Considering that no single theory could be sufficient to “solve” alignment, it seems ineffective to spread alignment research resources as thinly as possible, hoping that some researcher will by happy chance come up with that “theory we were all looking for during all these years” that will “rescue” the humanity.

Conversely, we cannot say that any of the existing established theories of cognition or human value (those that have solid mathematics and empirical grounding behind them, at least) are “wrong”. They may capture more or less of the “true” complexity of human value, but arguably they all could be useful for generating engineering assurances during the AI alignment process unless any of these theories strictly captures all value covered by another theory, which is probably impossible to prove.

Thirdly, I think it’s very unlikely that all existing theories of cognition and human values fail to capture a certain aspect of the complex values, or, in other words, have a common “blind spot”.

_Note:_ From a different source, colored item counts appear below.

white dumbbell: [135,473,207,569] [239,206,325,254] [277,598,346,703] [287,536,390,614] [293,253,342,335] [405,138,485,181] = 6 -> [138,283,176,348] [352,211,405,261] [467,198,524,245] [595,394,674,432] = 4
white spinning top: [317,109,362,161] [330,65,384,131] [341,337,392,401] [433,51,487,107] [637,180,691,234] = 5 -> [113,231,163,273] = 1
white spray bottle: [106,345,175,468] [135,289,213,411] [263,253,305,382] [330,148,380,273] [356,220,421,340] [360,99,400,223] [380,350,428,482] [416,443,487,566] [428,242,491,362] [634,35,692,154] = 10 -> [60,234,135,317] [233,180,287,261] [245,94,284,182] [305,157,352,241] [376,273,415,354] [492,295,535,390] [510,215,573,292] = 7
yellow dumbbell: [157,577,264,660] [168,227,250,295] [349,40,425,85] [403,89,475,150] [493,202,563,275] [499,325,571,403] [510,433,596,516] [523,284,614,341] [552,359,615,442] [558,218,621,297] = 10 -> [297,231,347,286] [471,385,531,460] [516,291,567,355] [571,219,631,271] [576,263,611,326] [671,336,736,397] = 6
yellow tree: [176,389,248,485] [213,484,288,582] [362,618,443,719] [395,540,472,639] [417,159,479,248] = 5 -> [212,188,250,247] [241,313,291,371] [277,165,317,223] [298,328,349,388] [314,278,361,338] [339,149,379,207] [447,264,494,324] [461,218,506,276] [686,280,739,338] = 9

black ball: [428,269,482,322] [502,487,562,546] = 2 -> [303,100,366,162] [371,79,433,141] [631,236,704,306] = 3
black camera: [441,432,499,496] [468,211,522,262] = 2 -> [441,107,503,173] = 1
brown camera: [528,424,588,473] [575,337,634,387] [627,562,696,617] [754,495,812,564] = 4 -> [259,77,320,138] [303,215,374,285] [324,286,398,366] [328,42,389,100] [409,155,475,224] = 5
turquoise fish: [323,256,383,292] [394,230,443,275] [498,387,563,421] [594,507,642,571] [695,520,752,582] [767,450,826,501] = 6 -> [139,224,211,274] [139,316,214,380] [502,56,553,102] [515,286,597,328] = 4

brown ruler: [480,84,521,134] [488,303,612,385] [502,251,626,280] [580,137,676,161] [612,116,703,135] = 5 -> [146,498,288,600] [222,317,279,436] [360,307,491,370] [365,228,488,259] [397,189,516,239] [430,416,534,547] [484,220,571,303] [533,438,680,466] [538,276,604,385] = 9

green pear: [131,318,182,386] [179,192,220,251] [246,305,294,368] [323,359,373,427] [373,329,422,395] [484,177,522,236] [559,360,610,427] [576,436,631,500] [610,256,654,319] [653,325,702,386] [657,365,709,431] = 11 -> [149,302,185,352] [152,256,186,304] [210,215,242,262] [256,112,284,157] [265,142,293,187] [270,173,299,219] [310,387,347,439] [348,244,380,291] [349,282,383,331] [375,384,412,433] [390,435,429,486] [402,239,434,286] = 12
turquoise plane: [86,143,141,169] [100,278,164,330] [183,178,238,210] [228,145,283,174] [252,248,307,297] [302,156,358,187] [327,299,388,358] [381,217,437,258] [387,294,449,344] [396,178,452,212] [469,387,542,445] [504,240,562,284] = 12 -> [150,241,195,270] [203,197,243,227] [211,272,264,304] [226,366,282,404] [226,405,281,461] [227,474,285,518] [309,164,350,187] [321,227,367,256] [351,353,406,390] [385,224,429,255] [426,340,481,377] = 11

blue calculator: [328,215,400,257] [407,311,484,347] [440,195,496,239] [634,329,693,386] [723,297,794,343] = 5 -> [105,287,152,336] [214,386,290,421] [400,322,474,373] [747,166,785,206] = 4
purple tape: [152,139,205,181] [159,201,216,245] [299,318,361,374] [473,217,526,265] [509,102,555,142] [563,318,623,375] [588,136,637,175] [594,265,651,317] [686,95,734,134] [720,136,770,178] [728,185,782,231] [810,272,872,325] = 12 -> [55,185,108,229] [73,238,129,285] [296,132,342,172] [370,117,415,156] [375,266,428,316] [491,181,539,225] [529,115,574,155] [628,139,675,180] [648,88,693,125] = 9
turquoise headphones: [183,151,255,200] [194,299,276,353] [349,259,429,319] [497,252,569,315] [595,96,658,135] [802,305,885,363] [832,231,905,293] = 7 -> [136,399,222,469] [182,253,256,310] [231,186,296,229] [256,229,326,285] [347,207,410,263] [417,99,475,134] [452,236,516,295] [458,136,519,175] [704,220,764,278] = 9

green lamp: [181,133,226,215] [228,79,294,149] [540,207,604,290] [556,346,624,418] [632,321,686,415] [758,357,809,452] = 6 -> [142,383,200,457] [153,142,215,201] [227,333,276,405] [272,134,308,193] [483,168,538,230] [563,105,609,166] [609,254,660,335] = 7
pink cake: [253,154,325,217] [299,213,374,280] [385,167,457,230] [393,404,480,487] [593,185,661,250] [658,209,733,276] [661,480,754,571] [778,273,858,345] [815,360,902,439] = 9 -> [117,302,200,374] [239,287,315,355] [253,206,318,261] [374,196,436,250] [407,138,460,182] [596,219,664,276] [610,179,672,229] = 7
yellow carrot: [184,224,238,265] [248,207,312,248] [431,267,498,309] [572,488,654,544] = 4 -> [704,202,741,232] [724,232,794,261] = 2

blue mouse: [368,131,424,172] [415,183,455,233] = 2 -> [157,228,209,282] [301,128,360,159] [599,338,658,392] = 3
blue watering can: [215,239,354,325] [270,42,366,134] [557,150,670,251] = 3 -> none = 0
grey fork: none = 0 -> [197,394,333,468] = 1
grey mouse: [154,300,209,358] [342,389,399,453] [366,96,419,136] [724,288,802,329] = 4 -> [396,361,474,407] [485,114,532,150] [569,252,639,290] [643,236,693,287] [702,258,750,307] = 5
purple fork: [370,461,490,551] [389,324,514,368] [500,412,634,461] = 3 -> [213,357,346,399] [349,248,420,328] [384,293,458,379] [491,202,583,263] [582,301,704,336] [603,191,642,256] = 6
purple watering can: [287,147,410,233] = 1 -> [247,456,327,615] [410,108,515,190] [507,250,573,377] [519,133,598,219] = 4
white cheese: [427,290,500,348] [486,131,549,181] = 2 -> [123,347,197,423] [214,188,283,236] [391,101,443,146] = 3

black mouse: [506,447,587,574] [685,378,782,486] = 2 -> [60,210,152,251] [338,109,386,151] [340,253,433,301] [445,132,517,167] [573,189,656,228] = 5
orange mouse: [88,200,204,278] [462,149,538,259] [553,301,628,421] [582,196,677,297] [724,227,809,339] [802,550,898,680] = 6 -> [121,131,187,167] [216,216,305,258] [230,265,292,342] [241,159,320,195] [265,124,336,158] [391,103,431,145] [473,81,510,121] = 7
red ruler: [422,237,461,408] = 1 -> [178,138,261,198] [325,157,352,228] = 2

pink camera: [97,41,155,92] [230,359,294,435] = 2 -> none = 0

Considering these arguments, it seems to me that the optimal resource allocation for the alignment research community (assuming short timelines) would be to marshal efforts behind no more than 5-7 theories (or possibly even fewer) of cognition and human values (ethics) that are already existing, using the following criteria for choosing these theories:

  • Scientific soundness (mathematical rigour, empirical grounding) and explanatory power

  • Whether the theory is already adopted by some AGI lab(s), or very influential researcher(s) and their academic labs, such as LeCun, Bengio (MILA), Russell (CHAI), Friston, etc., or any alignment lab (MIRI, safe.ai, FAR, etc.)

  • Whether the theory is amenable to be harnessed in software systems and protocols for alignment (or value inference)

Appendix. Does AGI need to be a complex system as well?

I also have an intuition that making a useful, capable, and robust AGI also requires it to be a complex system, even if it is produced by simple and understandable local inference or logical rules. So the hope of coming up with a GOFAI-style theory of intelligence/​agency that will be provably and cleanly steerable and alignable might be not realisable in principle. Either the AI is too simple to be an independent robust agent in human society, or it needs to be approximately as complex as humans themselves. Cf. the law of requisite variety.

This intuition, if true, confirms the situation of aligning AIs with humans as pretty much symmetrical, but the thesis of this post doesn’t depend on it. The alignment process must be very iterative and reciprocal anyway, and thus even if only one party in the process (humans) is complex, a single process theory for alignment cannot capture the complexity of human values.